(Stored records)
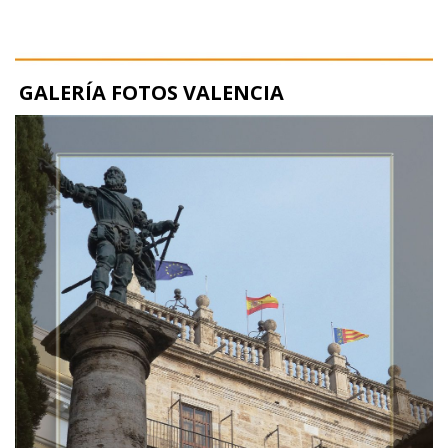
GALERÍA FOTOS VALENCIA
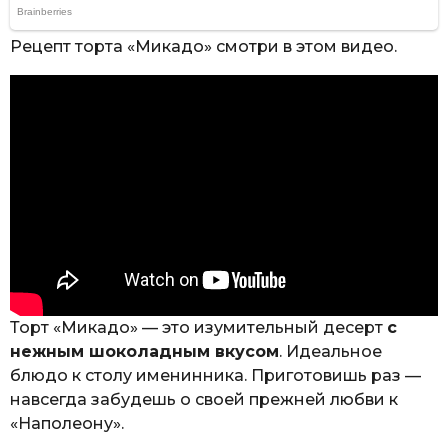
Рецепт торта «Микадо» смотри в этом видео.
Торт «Микадо» — это изумительный десерт
с
нежным шоколадным вкусом
. Идеальное
блюдо к столу именинника. Приготовишь раз —
навсегда забудешь о своей прежней любви к
«Наполеону».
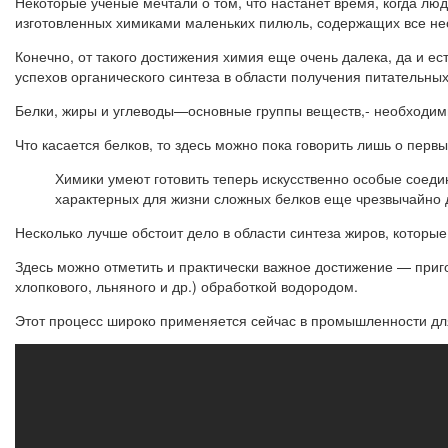
Некоторые ученые мечтали о том, что настанет время, когда лю
изготовленных химиками маленьких пилюль, содержащих все не
Конечно, от такого достижения химия еще очень далека, да и 
успехов органического синтеза в области получения питательны
Белки, жиры и углеводы—основные группы веществ,- необходим
Что касается белков, то здесь можно пока говорить лишь о перв
Химики умеют готовить теперь искусственно особые соед
характерных для жизни сложных белков еще чрезвычайно 
Несколько лучше обстоит дело в области синтеза жиров, которые
Здесь можно отметить и практически важное достижение — приг
хлопкового, льняного и др.) обработкой водородом.
Этот процесс широко применяется сейчас в промышленности для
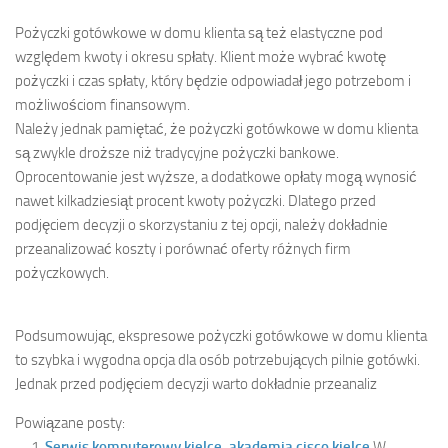
Pożyczki gotówkowe w domu klienta są też elastyczne pod
względem kwoty i okresu spłaty. Klient może wybrać kwotę
pożyczki i czas spłaty, który będzie odpowiadał jego potrzebom i
możliwościom finansowym.
Należy jednak pamiętać, że pożyczki gotówkowe w domu klienta
są zwykle droższe niż tradycyjne pożyczki bankowe.
Oprocentowanie jest wyższe, a dodatkowe opłaty mogą wynosić
nawet kilkadziesiąt procent kwoty pożyczki. Dlatego przed
podjęciem decyzji o skorzystaniu z tej opcji, należy dokładnie
przeanalizować koszty i porównać oferty różnych firm
pożyczkowych.
Podsumowując, ekspresowe pożyczki gotówkowe w domu klienta
to szybka i wygodna opcja dla osób potrzebujących pilnie gotówki.
Jednak przed podjęciem decyzji warto dokładnie przeanaliz
Powiązane posty:
Serwis komputerowy kielce, akademia cisco kielce
W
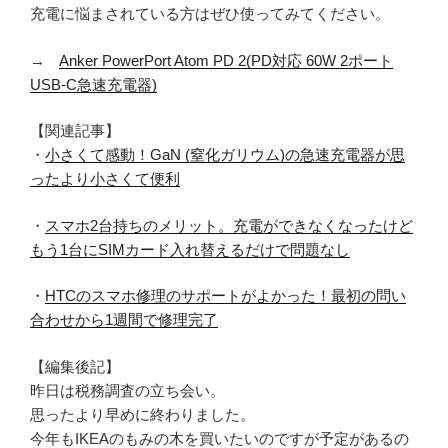
充電に悩まされている方はぜひ使ってみてください。
→
Anker PowerPort Atom PD 2(PD対応 60W 2ポート
USB-C急速充電器)
【関連記事】
・
小さくて感動！GaN (窒化ガリウム)の急速充電器が思
ったより小さくて便利
・
スマホ2台持ちのメリット。充電ができなくなったけど
もう1台にSIMカード入れ替えるだけで問題なし
・
HTCのスマホ修理のサポートがよかった！最初の問い
合わせから1週間で修理完了
【編集後記】
昨日は税務調査の立ち会い。
思ったより早めに終わりました。
今年もIKEAのもみの木を買いたいのですが予定があるの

YOUR OBJECTIVE
Which lines above include the word "синтеза"? Pick them out and copy them.

REPLY
успехов органического синтеза в области получения питательны
Несколько лучше обстоит дело в области синтеза жиров, которые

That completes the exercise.